Shares in UPP dropped 0.95 percent on Tuesday, and the stock was the fourth-most active stock in terms of volumes, dragging Dubai’s index to close 0.98 percent lower for the day.
“Union Properties is still facing persistent operating challenges,” Selima Mrabet, an analyst at Tunisia-based equities research firm AlphaMena told Zawya by email.
The company reported a yearly net loss for 2017 of 2.38 billion UAE dirhams, compared to a net profit of 211.4 million UAE dirhams for 2016, which was due to a large, one-off loss declared in the second quarter of last year relating to a write-off in the value of some of the land held in its Dubai Motor City district. (Read more)
UPP’s stock price has dropped 36 percent so far this year.

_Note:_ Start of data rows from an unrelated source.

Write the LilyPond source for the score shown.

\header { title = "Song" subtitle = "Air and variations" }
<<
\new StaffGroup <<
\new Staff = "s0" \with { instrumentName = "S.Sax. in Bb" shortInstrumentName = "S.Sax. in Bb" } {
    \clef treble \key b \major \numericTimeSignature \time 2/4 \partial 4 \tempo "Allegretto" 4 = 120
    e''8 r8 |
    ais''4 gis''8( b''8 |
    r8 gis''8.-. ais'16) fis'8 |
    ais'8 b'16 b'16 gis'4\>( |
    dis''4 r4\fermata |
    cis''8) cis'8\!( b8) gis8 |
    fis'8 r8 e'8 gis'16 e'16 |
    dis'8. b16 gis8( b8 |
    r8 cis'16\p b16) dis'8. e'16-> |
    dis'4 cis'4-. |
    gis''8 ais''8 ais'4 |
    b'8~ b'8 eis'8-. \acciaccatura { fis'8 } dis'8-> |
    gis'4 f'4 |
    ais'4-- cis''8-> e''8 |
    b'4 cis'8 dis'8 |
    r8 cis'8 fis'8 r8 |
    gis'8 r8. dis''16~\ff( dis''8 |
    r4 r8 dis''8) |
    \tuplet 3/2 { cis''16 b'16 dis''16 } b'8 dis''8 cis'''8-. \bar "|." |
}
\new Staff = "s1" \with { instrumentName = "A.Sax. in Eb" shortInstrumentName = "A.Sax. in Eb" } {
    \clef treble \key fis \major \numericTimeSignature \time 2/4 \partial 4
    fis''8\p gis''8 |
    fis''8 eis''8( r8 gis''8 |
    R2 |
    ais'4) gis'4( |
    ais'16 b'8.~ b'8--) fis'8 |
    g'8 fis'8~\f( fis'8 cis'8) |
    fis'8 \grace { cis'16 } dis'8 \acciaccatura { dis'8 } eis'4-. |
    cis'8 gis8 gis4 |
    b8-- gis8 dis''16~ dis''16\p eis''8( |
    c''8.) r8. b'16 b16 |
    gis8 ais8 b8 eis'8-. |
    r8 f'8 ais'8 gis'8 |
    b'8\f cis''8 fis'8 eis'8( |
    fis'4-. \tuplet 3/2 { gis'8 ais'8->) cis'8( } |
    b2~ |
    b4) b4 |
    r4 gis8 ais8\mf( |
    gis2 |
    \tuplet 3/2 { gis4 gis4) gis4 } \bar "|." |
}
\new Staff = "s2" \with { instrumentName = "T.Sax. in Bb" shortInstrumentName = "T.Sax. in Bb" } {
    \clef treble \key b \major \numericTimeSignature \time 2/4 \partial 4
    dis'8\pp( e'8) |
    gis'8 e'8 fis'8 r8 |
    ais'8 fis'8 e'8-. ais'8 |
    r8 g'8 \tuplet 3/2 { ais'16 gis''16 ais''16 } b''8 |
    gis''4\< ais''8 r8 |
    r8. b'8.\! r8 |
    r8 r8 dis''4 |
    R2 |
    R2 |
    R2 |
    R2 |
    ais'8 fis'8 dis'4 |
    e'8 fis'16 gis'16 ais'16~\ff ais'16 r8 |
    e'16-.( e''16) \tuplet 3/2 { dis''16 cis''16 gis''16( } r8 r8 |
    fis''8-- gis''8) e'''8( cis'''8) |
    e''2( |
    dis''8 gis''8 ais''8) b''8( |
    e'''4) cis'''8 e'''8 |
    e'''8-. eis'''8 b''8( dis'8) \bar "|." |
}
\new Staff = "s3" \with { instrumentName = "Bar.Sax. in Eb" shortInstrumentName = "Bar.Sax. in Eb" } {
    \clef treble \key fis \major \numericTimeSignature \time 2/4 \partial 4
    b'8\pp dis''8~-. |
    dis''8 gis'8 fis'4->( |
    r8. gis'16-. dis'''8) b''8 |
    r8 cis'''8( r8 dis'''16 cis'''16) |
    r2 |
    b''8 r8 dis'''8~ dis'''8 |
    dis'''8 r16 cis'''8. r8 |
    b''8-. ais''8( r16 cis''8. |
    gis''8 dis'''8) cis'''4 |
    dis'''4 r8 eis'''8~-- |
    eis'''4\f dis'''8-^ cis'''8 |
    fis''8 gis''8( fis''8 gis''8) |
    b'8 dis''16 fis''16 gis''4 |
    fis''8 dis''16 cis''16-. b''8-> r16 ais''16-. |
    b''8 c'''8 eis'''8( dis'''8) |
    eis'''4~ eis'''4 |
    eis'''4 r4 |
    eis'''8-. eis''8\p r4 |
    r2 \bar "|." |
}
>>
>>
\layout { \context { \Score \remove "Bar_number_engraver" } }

A Thomson Reuters index of UAE real estate shares has declined in value by 26.4 percent since the start of the year as the market has continued to soften as prices decline. (Read more)
“The stock has displayed a negative share price momentum since the release of disastrous FY 2017 figures.” Mrabet said.
“Clearly, investors lost appeal because of a huge lack of visibility boosted by the demand drop and the price softening.”
Mrabet added that AlphaMena maintains a sell recommendation on the stock.
The company announced to the Dubai Financial Market in September that it was “not considering any merger” after rumours had emerged about a potential tie-up with another Dubai-based developer. (Read more)
Elsewhere in the region, Abu Dhabi’s index gained 0.25 percent on Tuesday, while Qatar’s index dropped 0.96 percent, Oman’s index edged 0.28 percent lower, Bahrain’s index dropped 0.26 percent and Kuwait’s index edged 0.13 percent higher.
By 14:43 GST, Saudi Arabia’s index was trading 0.16 percent lower on Tuesday and Egypt’s blue chip index EGX30 was trading 0.6 percent lower.